L'explosion le 20 avril de la plateforme Deepwater Horizon dans le golfe du Mexique, en plus de la perte de 11 vie humaines, est le point de départ d'une gigantesque marée noire causée par la rupture du puits immergé déversant entre 10 000 et 20 000 barrils de pétrole chaque jour, soit entre 1 250 et 2 500 tonnes par jour. L'Erika, en comparaison, transportait 37 000 tonnes. Nous en sommes donc aujourd'hui à quelque chose de l'ordre de 120 000 tonnes échappées du puit.
La rupture du puits est une chose, mais la vraie raison technique du désastre est que le bloc obturateur de puits ou blow out preventer (BOP) n'a pas fonctionné. Cet outil massif situé à l'émergence du puits, dans le cas qui nous occupe, est de type "Blind Shear Ram" et est supposé fermer définitivement le puits à l'aide d'une pince géante. Cela n'a pas marché, malgré les essais désespérés des ingénieurs de BP pour trouver la panne. Or ce système est vanté par l'industrie pétrolière comme étant la ligne de défense ultime, la sécurité absolue. Pourtant une étude fouillée du New York Times monte qu'il existe plusieurs exemples de dysfonctionnement de ce type de système, et que la bonne pratique actuelle recommandée par le Minerals Management Service est de placer un double système.

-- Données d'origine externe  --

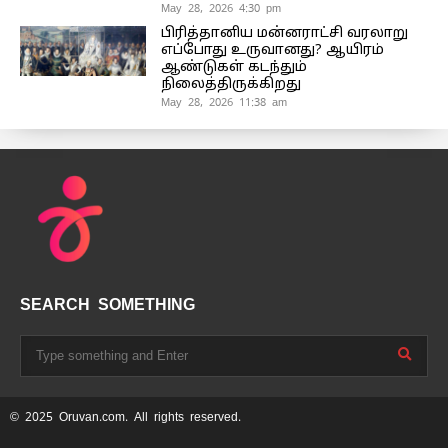
May 28, 2026 4:30 pm
பிரித்தானிய மன்னராட்சி வரலாறு
எப்போது உருவானது? ஆயிரம்
ஆண்டுகள் கடந்தும்
நிலைத்திருக்கிறது
May 28, 2026 11:38 am
SEARCH SOMETHING
© 2025 Oruvan.com. All rights reserved.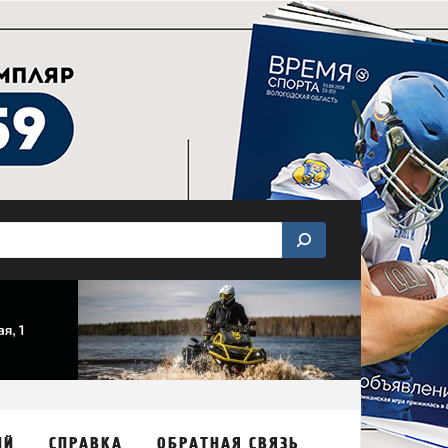
ИЙ
СПРАВКА
ОБРАТНАЯ СВЯЗЬ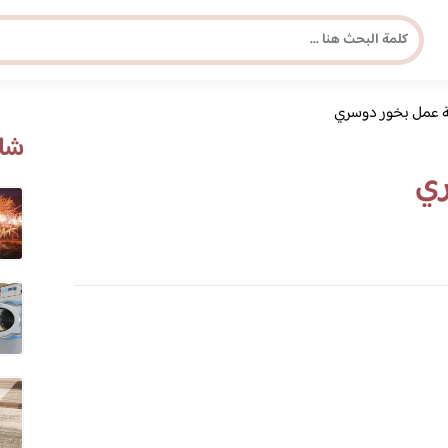
 عمل بخور دوسري
مجلة برونزية للفتاة العصرية
شاه
ري
ابحث عن أي موضوع يهمك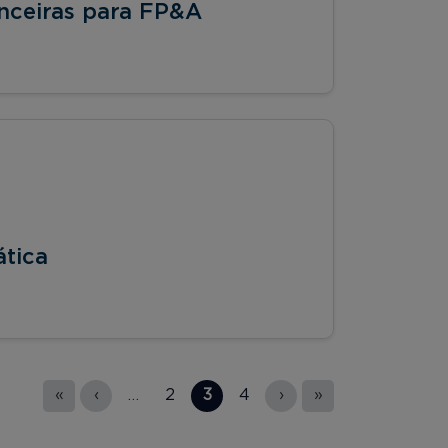
nceiras para FP&A
ática
«
‹
…
2
3
4
›
»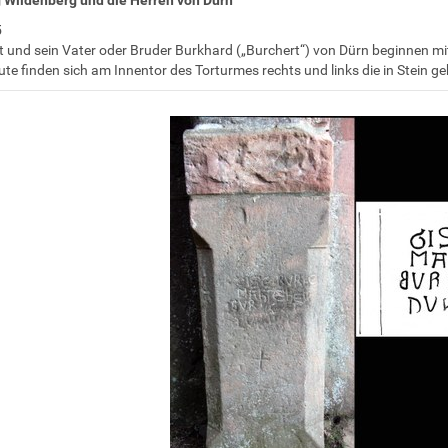
5
 und sein Vater oder Bruder Burkhard („Burchert“) von Dürn beginnen mi
te finden sich am Innentor des Torturmes rechts und links die in Stein g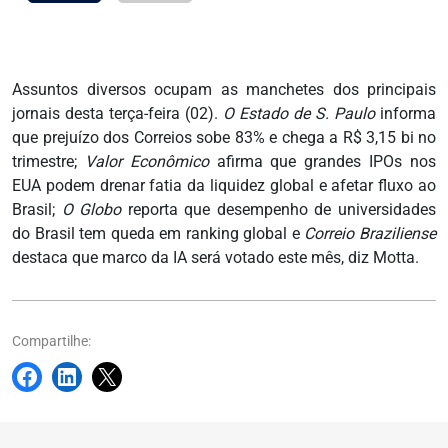
Assuntos diversos ocupam as manchetes dos principais
jornais desta terça-feira (02).
O Estado de S. Paulo
informa
que prejuízo dos Correios sobe 83% e chega a R$ 3,15 bi no
trimestre;
Valor Econômico
afirma que grandes IPOs nos
EUA podem drenar fatia da liquidez global e afetar fluxo ao
Brasil;
O Globo
reporta que desempenho de universidades
do Brasil tem queda em ranking global e
Correio Braziliense
destaca que marco da IA será votado este mês, diz Motta.
Compartilhe: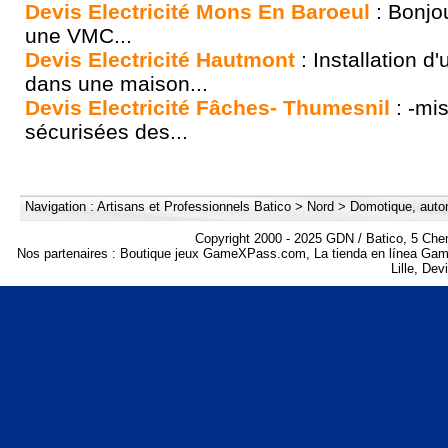
Devis Electricité Mons En Baroeul
: Bonjou
une VMC...
Devis Electricité Hautmont
: Installation d'
dans une maison...
Devis Electricité Fâches- Thumesnil
: -mis
sécurisées des...
Navigation :
Artisans et Professionnels Batico
>
Nord
>
Domotique, auto
Copyright 2000 - 2025 GDN / Batico, 5 Che
Nos partenaires :
Boutique jeux GameXPass.com
,
La tienda en línea G
Lille
,
Devi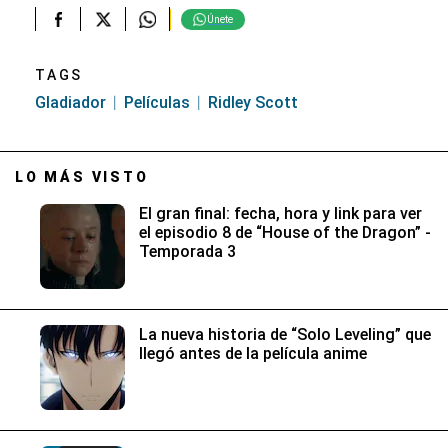
Únete
TAGS
Gladiador
Películas
Ridley Scott
LO MÁS VISTO
El gran final: fecha, hora y link para ver
el episodio 8 de “House of the Dragon” -
Temporada 3
La nueva historia de “Solo Leveling” que
llegó antes de la película anime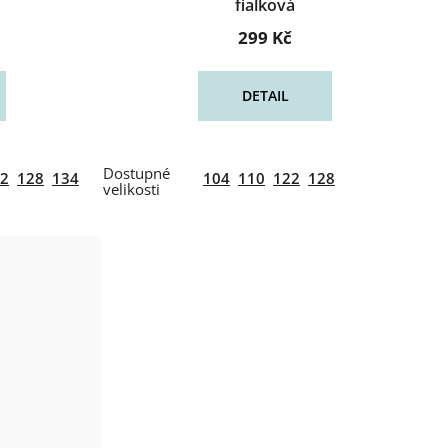
fialková
299 Kč
DETAIL
2
128
134
104
110
122
128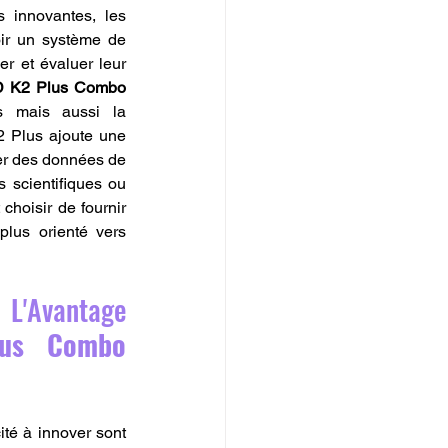
 innovantes, les 
oir un système de 
r et évaluer leur 
D K2 Plus Combo 
 mais aussi la 
2 Plus ajoute une 
er des données de 
 scientifiques ou 
t choisir de fournir 
lus orienté vers 
 L'Avantage 
us Combo 
ité à innover sont 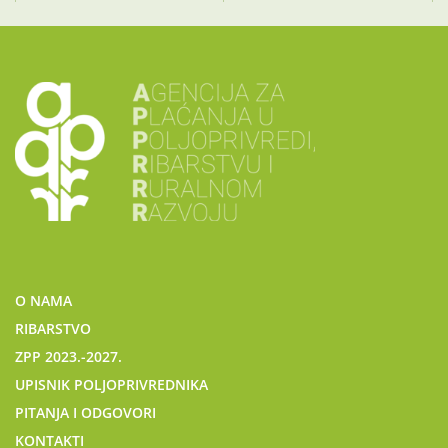
O NAMA
RIBARSTVO
ZPP 2023.-2027.
UPISNIK POLJOPRIVREDNIKA
PITANJA I ODGOVORI
KONTAKTI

Les tentatives de "caping" du puits ayant échoué, BP est actuellement en train de forer deux nouveaux puits à proximité du premier puits, mais même en travaillant nuit et jours sans problèmes particuliers if faudra attendre fin juillet pour installer les 18 000 pieds (env. 5 400 m) de tuyauterie en eau profonde pour qu'au moins un des puits soit en mesure d'injecter les tonnes de boues et de ciment à haute pression afin de boucher ce premier puits. Pour l'instant, d'immenses torchères en mer brûlent une partie du gaz et du pétrole rejeté par le puits et récupéré par un système auxiliaire, le reste noyant les côtes du golfe et les bayous de Louisiane sous une gangue cauchemardesque dont nul ne sait combien de temps, d'efforts et de moyens il faudra pour s'en débarrasser. Fin juillet, au rythme actuel, c'est à peu près l'équivalent de cinq Erikas qui se seront répandus dans le golfe. Peut-on attendre?
Il existe une autre voie pour stopper le puits, apparemment testée par les Russes et aujourd'hui proposée à l'administration américaine: une explosion atomique sous-terraine, à côté du puits. Une petite bombe (environ trois fois Hiroshima) suffirait pour écrouler le puits sur lui-même et le sceller définitivement. Les Soviétiques puis les Russes ont utilisé cette technique cinq fois, avec un seul ratage en 1972. Le risque de dissémination d'élément radioactifs est "relativement" faible (20% quand même selon l'article du NYT), l'explosion étant contenue sous terre. Le choix nucléaire plutôt que conventionnel n'est pas explicité, mais semble être lié au fait que les tubes d'accès ne sont pas assez large pour contenir une charge explosive conventionnelle suffisante.
On voit sur la vidéo soviétique ci-dessus, d'époque, une tentative réussie de fermeture de puits fou.
Désespérément à la recherche de solutions, Barack Obama a rassemblé une équipe d'experts en nucléaire et de géologues pour analyser cette option, comme l'indique cet article du Telegraph. Option qui semble, selon cette source et si BP n'arrive pas à colmater le puits, tout à fait réaliste et "moins pire" d'un point de vue environnemental, économique et politique que de laisser couler le pétrole pendant encore des mois.